Slowly drop the tip of your tailbone, allowing your pelvis to tilt back. Allow your spine to round upward. Let the movement sequence up the back so that your head responds last by dropping toward the floor. Take a few deep breaths at your full forward bend to feel the elongation of your back.
Slowly lift the tip of your tailbone so that your pelvis begins to tip forward and you feel your lower spine dipping into your back. Again, allow this movement to sequence up the spine so that your head is the last thing to lift. Do not over-arch your head back. Instead, look straight forward. Take a few deep breaths here to feel the elongation of the front body.

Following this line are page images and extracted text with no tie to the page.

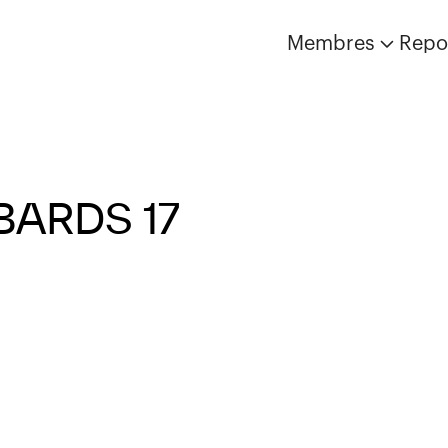
Membres
Repo
BARDS 17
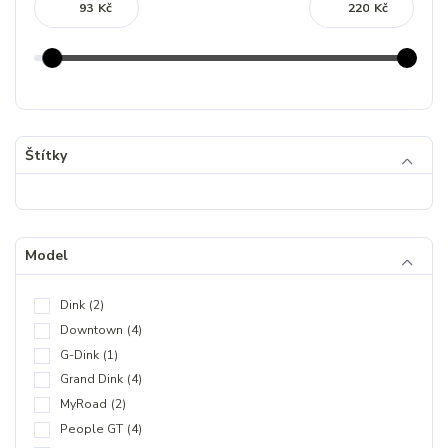
Kč
Kč
Štítky
Model
Dink
(2)
Downtown
(4)
G-Dink
(1)
Grand Dink
(4)
MyRoad
(2)
People GT
(4)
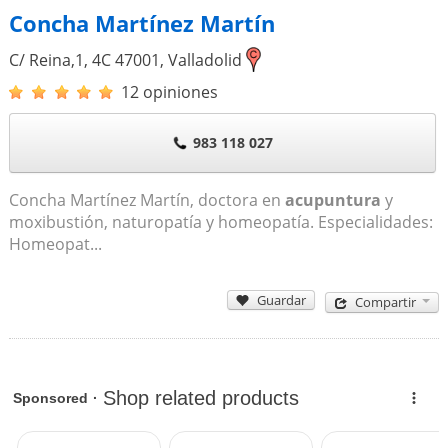
Concha Martínez Martín
C/ Reina,1, 4C
47001
,
Valladolid
12 opiniones
983 118 027
Concha Martínez Martín, doctora en
acupuntura
y
moxibustión, naturopatía y homeopatía. Especialidades:
Homeopat...
Guardar
Compartir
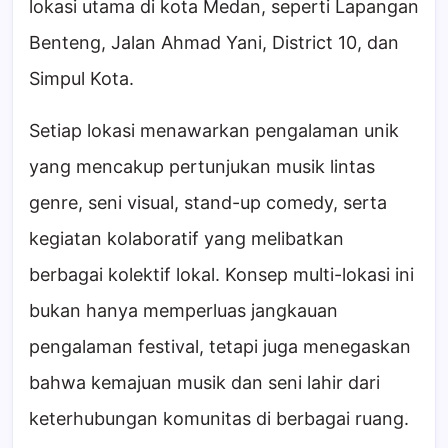
lokasi utama di kota Medan, seperti Lapangan
Benteng, Jalan Ahmad Yani, District 10, dan
Simpul Kota.
Setiap lokasi menawarkan pengalaman unik
yang mencakup pertunjukan musik lintas
genre, seni visual, stand-up comedy, serta
kegiatan kolaboratif yang melibatkan
berbagai kolektif lokal. Konsep multi-lokasi ini
bukan hanya memperluas jangkauan
pengalaman festival, tetapi juga menegaskan
bahwa kemajuan musik dan seni lahir dari
keterhubungan komunitas di berbagai ruang.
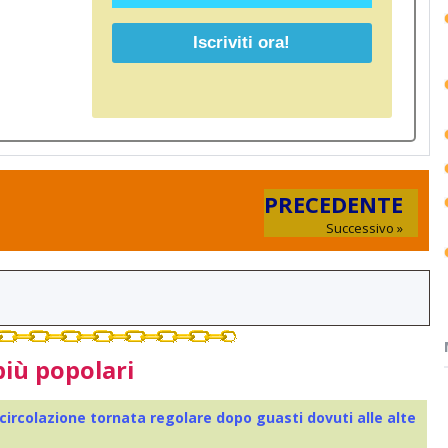
PRECEDENTE
Successivo »
più popolari
 circolazione tornata regolare dopo guasti dovuti alle alte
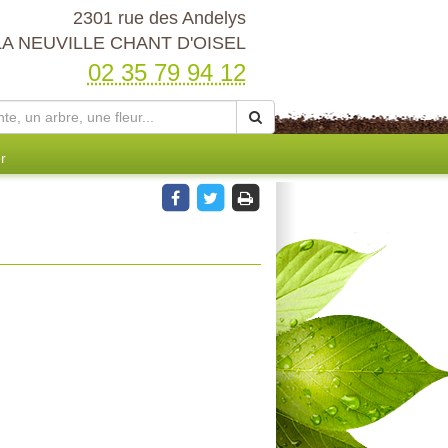
2301 rue des Andelys
LA NEUVILLE CHANT D'OISEL
02 35 79 94 12
r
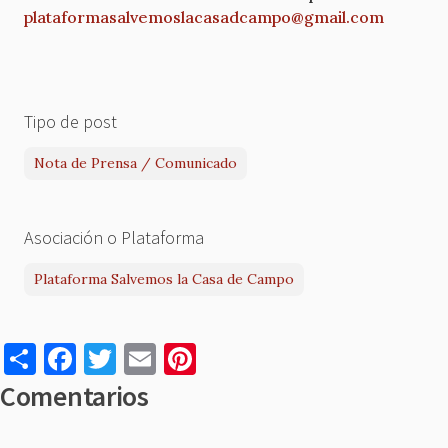
plataformasalvemoslacasadcampo@gmail.com
Tipo de post
Nota de Prensa / Comunicado
Asociación o Plataforma
Plataforma Salvemos la Casa de Campo
S
F
T
E
Pi
h
a
w
m
nt
Comentarios
ar
c
it
ai
er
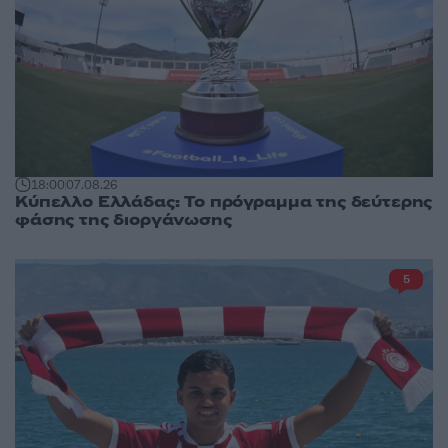
18:00
07.08.26
Κύπελλο Ελλάδας: Το πρόγραμμα της δεύτερης
φάσης της διοργάνωσης
5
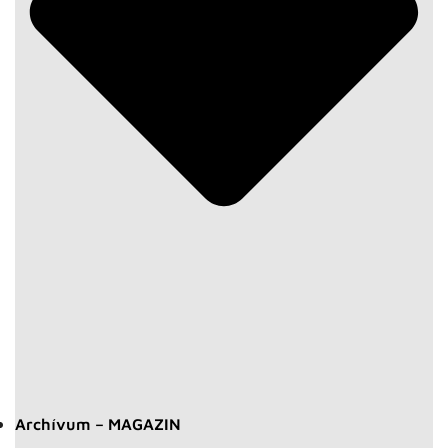
Archívum – MAGAZIN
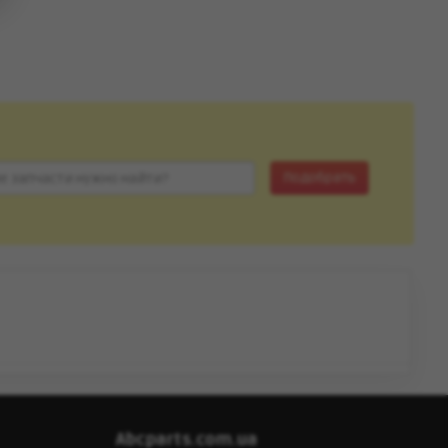
Подобрать
Abcparts.com.ua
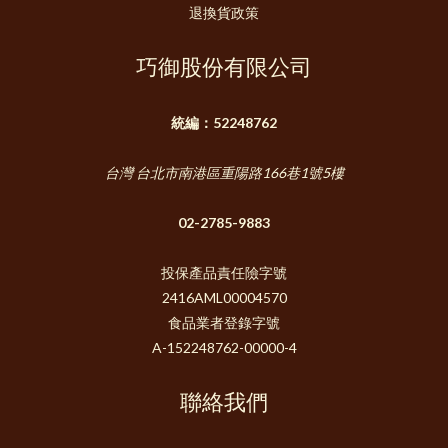
退換貨政策
巧御股份有限公司
統編：52248762
台灣 台北市南港區重陽路166巷1號5樓
02-2785-9883
投保產品責任險字號
2416AML00004570
食品業者登錄字號
A-152248762-00000-4
聯絡我們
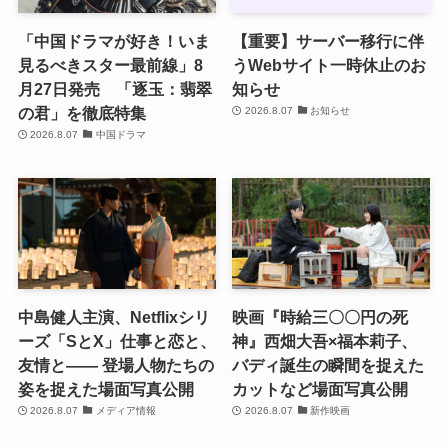
「中国ドラマが好き！いま
【重要】サーバー移行に伴
見るべきスター最前線」8
うWebサイト一時休止のお
月27日発売 「逐玉：翡翠
知らせ
の君」を徹底特集
2026.8.07
お知らせ
2026.8.07
中国ドラマ
中島健人主演、Netflixシリ
映画『時給三〇〇円の死
ーズ「SとX」仕事と恋と、
神』西畑大吾×福本莉子、
友情と―― 登場人物たちの
バディ誕生の瞬間を捉えた
姿を捉えた場面写真公開
カットなど場面写真公開
2026.8.07
メディア情報
2026.8.07
新作映画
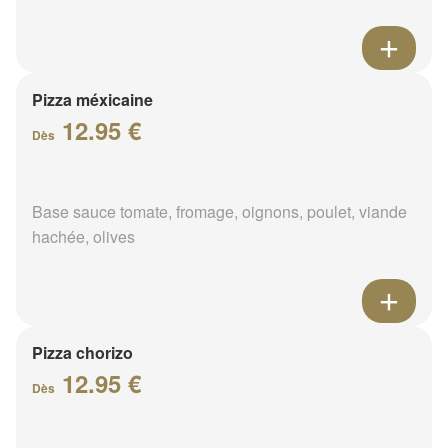
Pizza méxicaine
12.95 €
Dès
Base sauce tomate, fromage, oignons, poulet, viande
hachée, olives
Pizza chorizo
12.95 €
Dès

Move back and forth, bending forward and back several times, keeping all your joints soft and fluid and matching the movements to your breathing in whatever way feels most natural.
Return to neutral for a few breaths, then turn your shoulders and hips to the right, toward one another, so that your entire left torso lengthens. Return to the center and then curl to the left, feeling the right torso elongate. Repeat this movement several times, breathing continuously. Again let your joints be soft, relaxed and fluid.
Return to the center and stretch your left leg back behind you. Grounding your left hand, turn your torso to the right and raise your right hand up toward the ceiling. Widen your chest and upper back as you elongate your left leg back. After a few breaths, return to the center and repeat on the other side.